-------- Listed entries --------
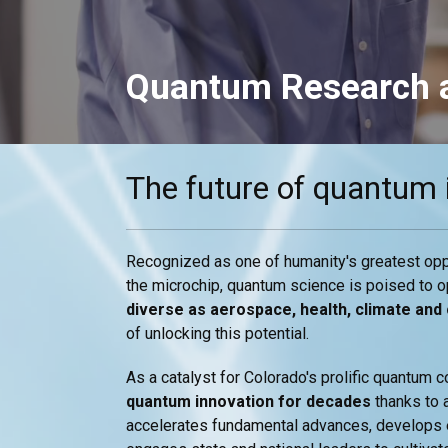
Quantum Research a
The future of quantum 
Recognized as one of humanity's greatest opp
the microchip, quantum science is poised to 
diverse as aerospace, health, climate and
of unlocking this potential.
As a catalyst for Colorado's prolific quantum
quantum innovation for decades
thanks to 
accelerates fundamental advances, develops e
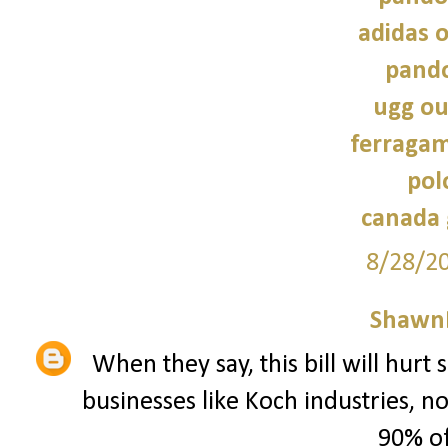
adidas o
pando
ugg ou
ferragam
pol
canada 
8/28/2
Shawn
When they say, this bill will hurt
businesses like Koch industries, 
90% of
--------
What this task involves =>
Rewrite the text lines of all the records above as a single numbered list, leaving out blank lines and the pictures.

Reply =>
1. Quantum Research a
2. The future of quantum 
3. Recognized as one of humanity's greatest opp
4. the microchip, quantum science is poised to 
5. diverse as aerospace, health, climate and
6. of unlocking this potential.
7. As a catalyst for Colorado's prolific quantum
8. quantum innovation for decades
9. thanks to 
10. accelerates fundamental advances, develops e
11. adidas o
12. pando
13. ugg ou
14. ferragam
15. pol
16. canada 
17. 8/28/2
18. Shawn
19. When they say, this bill will hurt
20. businesses like Koch industries, 
21. 90% of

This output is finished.